Andy Strouse

Personal information
- Date of birth: June 22, 1970 (age 56)
- Place of birth: United States
- Height: 6 ft 0 in (1.83 m)
- Position: Forward

Youth career
- 1989–1990: Orange Coast College
- 1991–1992: SMU Mustangs

Senior career*
- Years: Team / Apps / (Gls)
- 1994: Anaheim Splash (indoor)
- 1995: Los Angeles Salsa U-23
- 1996: Anaheim Splash (indoor) / 6 / (3)

International career
- 1992: United States / 3 / (0)

= Andy Strouse =

American soccer player and coach

Andy Strouse (born 22 June 1970) is a former U.S. soccer forward who earned three caps with the United States in 1992.

==Youth==
In 1989, Strouse graduated from Edison High School.
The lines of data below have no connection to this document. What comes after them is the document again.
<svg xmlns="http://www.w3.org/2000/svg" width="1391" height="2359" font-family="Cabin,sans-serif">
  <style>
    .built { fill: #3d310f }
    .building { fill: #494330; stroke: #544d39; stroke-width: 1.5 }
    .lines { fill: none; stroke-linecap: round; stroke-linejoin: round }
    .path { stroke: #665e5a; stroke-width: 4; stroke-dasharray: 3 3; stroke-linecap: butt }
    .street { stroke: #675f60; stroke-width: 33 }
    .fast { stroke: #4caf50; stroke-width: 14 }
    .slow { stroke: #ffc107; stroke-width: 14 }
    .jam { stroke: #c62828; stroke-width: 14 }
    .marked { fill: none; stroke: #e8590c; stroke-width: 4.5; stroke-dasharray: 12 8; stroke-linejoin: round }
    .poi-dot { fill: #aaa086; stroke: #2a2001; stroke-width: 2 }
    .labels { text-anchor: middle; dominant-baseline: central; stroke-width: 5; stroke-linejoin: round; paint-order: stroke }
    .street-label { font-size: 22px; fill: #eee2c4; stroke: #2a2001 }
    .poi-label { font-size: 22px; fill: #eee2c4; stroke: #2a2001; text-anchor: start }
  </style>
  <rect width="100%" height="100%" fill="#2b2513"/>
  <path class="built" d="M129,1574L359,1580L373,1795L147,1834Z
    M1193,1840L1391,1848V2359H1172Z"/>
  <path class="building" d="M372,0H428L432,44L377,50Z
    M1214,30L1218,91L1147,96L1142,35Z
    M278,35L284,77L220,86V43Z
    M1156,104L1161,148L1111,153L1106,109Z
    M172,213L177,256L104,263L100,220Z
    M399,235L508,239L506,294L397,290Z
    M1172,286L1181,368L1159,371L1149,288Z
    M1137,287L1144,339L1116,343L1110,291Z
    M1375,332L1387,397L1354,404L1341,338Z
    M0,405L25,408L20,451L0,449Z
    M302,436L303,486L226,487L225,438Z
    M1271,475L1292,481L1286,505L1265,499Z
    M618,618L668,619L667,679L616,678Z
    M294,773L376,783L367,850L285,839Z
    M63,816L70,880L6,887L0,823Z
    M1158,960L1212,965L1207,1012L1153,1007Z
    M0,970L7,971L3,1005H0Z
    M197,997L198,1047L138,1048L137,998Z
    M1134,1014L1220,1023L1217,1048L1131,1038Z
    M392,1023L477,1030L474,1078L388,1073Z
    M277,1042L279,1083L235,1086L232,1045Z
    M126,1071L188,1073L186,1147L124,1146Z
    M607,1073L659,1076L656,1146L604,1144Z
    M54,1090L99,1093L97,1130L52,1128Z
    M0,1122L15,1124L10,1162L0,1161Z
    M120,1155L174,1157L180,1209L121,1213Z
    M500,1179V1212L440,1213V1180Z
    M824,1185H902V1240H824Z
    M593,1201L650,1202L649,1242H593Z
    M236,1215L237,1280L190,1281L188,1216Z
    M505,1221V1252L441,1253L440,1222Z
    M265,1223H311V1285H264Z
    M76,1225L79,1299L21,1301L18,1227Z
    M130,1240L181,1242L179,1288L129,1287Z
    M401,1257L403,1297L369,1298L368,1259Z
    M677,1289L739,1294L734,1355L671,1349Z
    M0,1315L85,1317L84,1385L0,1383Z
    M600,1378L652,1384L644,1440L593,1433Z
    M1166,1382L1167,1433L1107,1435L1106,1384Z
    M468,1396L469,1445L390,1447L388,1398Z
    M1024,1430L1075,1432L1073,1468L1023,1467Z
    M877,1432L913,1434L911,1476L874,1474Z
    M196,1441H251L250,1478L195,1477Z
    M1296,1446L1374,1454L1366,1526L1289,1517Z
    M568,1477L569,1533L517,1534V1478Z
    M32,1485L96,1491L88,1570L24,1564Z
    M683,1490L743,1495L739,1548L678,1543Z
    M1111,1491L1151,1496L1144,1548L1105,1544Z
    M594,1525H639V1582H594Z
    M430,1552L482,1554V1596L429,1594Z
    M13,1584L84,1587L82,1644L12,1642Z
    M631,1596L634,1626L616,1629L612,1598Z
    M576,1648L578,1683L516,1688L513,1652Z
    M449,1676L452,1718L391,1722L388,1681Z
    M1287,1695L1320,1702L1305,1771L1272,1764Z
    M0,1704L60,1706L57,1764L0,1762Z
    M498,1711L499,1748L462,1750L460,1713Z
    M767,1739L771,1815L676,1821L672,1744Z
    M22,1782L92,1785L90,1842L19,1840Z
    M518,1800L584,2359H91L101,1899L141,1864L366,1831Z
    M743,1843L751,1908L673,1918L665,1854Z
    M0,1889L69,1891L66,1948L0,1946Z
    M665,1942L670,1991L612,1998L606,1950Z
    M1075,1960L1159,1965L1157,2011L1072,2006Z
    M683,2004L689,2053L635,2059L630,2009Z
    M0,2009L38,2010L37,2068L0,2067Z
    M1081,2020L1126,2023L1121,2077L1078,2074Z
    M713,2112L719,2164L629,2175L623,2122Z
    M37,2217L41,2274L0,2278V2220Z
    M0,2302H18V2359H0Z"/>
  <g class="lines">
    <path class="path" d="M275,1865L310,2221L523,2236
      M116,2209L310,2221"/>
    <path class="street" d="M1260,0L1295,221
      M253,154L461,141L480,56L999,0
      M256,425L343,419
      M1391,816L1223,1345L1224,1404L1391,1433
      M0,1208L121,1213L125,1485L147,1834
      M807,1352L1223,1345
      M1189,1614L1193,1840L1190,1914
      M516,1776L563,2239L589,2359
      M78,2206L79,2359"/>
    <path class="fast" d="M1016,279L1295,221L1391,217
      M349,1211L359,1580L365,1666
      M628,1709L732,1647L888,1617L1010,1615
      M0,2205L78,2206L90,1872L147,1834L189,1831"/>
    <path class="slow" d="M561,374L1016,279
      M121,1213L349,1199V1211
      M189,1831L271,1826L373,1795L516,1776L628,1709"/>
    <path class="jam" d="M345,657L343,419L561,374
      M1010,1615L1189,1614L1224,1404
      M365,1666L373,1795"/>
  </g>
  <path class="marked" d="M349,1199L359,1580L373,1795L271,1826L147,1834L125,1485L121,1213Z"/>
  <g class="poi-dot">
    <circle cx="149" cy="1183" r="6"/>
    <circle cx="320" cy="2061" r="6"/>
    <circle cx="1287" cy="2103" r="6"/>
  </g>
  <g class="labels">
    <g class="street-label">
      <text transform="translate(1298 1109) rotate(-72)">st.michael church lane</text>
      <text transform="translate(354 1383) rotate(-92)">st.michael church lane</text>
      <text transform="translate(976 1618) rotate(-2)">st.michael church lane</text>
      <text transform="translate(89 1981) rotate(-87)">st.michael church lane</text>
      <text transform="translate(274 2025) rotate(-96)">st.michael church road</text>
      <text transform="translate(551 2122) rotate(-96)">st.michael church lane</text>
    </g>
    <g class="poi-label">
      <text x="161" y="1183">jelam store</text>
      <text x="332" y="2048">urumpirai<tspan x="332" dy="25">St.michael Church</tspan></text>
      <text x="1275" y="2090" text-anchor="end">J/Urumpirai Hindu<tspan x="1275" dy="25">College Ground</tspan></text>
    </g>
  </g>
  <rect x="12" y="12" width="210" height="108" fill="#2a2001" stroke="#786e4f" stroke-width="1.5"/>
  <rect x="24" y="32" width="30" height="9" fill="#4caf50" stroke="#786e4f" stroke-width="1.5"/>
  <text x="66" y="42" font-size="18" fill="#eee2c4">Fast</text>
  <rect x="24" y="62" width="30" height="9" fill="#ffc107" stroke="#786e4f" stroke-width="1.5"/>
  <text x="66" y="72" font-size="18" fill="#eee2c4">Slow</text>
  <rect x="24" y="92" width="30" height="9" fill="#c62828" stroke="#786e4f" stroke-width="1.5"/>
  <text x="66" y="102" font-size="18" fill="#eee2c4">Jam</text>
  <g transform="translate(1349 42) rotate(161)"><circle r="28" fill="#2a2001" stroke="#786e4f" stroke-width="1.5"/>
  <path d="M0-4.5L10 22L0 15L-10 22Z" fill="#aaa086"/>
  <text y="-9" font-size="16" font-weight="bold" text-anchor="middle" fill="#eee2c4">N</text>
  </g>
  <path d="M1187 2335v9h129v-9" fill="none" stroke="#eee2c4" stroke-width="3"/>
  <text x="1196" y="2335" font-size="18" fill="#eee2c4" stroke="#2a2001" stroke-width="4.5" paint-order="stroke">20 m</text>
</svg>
He is a member of the Edison Hall of Fame. He played club soccer with the North Huntington Beach Untouchables. He attended Orange Coast College, playing on the men's soccer team in 1989 and 1990. In 1989, OCC won the California Junior College Soccer Championship. He then transferred to Southern Methodist University, playing on the men's soccer team in 1991 and 1992.

==Professional==
In 1994, Strouse played for the Anaheim Splash in the Continental Indoor Soccer League In 1995, he was with the Los Angeles Salsa U-23 in the USISL. In 1996, he was back with the Anaheim Splash.

==National team==
Strouse played his first game with the national team in a February 12, 1992, scoreless tie with Costa Rica. His next game was six days later in a 2–0 loss to El Salvador. His last game was a 5–0 win over China on April 4, 1992. He came on for Eric Wynalda in the 82nd minute.

He coached the Edison High School boys soccer team from at least 1994 to 1999.